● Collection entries
============

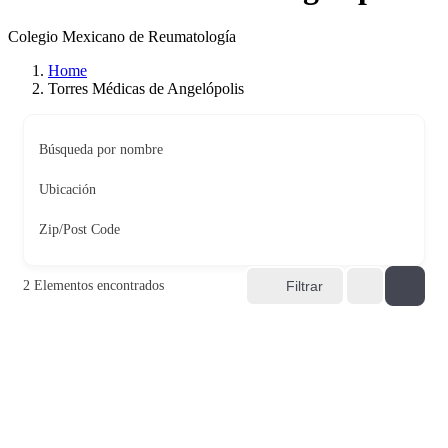
Colegio Mexicano de Reumatología
Home
Torres Médicas de Angelópolis
Búsqueda por nombre
Ubicación
Zip/Post Code
2
Elementos encontrados
Filtrar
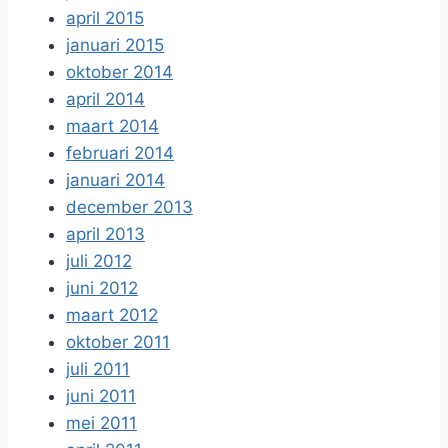
april 2015
januari 2015
oktober 2014
april 2014
maart 2014
februari 2014
januari 2014
december 2013
april 2013
juli 2012
juni 2012
maart 2012
oktober 2011
juli 2011
juni 2011
mei 2011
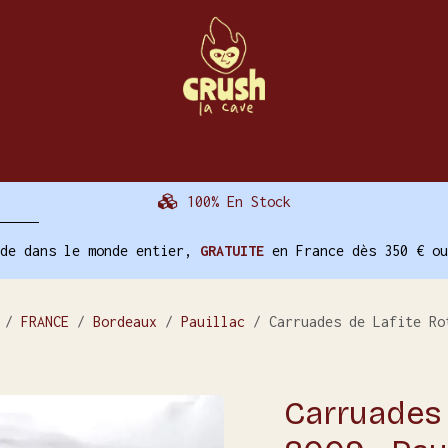
La Cave
Évènements
Nos Autres Services
100% En Stock
ide dans le monde entier,
GRATUITE
en France dès 350 € ou
FRANCE
Bordeaux
Pauillac
Carruades de Lafite Ro
Carruades 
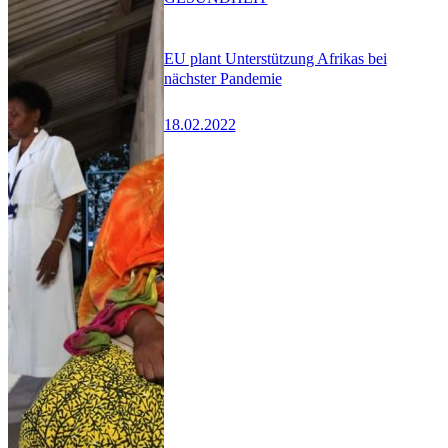
EU plant Unterstützung Afrikas bei
nächster Pandemie
18.02.2022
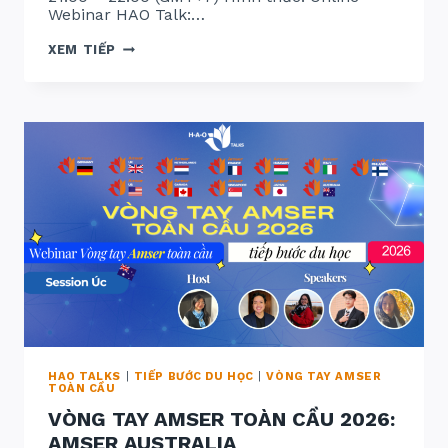
Webinar HAO Talk:…
VÒNG
XEM TIẾP
TAY
AMSER
TOÀN
CẦU
2026
X
AMSER
US
X
AMSER
CANADA
HAO TALKS
|
TIẾP BƯỚC DU HỌC
|
VÒNG TAY AMSER
TOÀN CẦU
VÒNG TAY AMSER TOÀN CẦU 2026:
AMSER AUSTRALIA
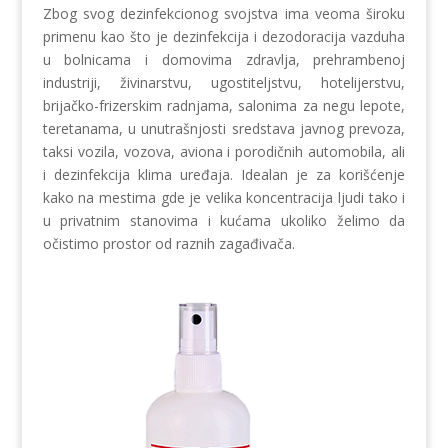
Zbog svog dezinfekcionog svojstva ima veoma široku
primenu kao što je dezinfekcija i dezodoracija vazduha
u bolnicama i domovima zdravlja, prehrambenoj
industriji, živinarstvu, ugostiteljstvu, hotelijerstvu,
brijačko-frizerskim radnjama, salonima za negu lepote,
teretanama, u unutrašnjosti sredstava javnog prevoza,
taksi vozila, vozova, aviona i porodičnih automobila, ali
i dezinfekcija klima uređaja. Idealan je za korišćenje
kako na mestima gde je velika koncentracija ljudi tako i
u privatnim stanovima i kućama ukoliko želimo da
očistimo prostor od raznih zagađivača.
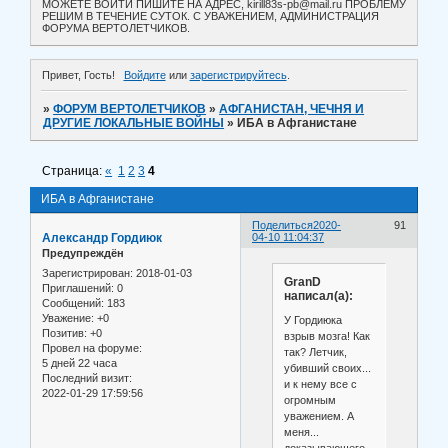
МОЖЕТЕ ВОЙТИ ПИШИТЕ НА АДРЕС, kirill83s-pb@mail.ru ПРОБЛЕМУ
РЕШИМ В ТЕЧЕНИЕ СУТОК. С УВАЖЕНИЕМ, АДМИНИСТРАЦИЯ
ФОРУМА ВЕРТОЛЕТЧИКОВ.
Привет, Гость!
Войдите
или
зарегистрируйтесь
.
»
ФОРУМ ВЕРТОЛЕТЧИКОВ
»
АФГАНИСТАН, ЧЕЧНЯ И
ДРУГИЕ ЛОКАЛЬНЫЕ ВОЙНЫ
»
ИБА в Афганистане
Страница:
«
1
2
3
4
ИБА в Афганистане
Поделиться
2020-
91
Александр Гордиюк
04-10 11:04:37
Предупреждён
Зарегистрирован
: 2018-01-03
GranD
Приглашений:
0
написал(а):
Сообщений:
183
Уважение:
+0
У Гордиюка
Позитив:
+0
взрыв мозга! Как
Провел на форуме:
так? Летчик,
5 дней 22 часа
убивший своих...
Последний визит:
и к нему все с
2022-01-29 17:59:56
огромным
уважением. А
меня...
доказывающего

============

● Required action
All lines with the word "dezinfekcija" are needed; pull them from the entries and copy each.

● Task solution
primenu kao što je dezinfekcija i dezodoracija vazduha
i dezinfekcija klima uređaja. Idealan je za korišćenje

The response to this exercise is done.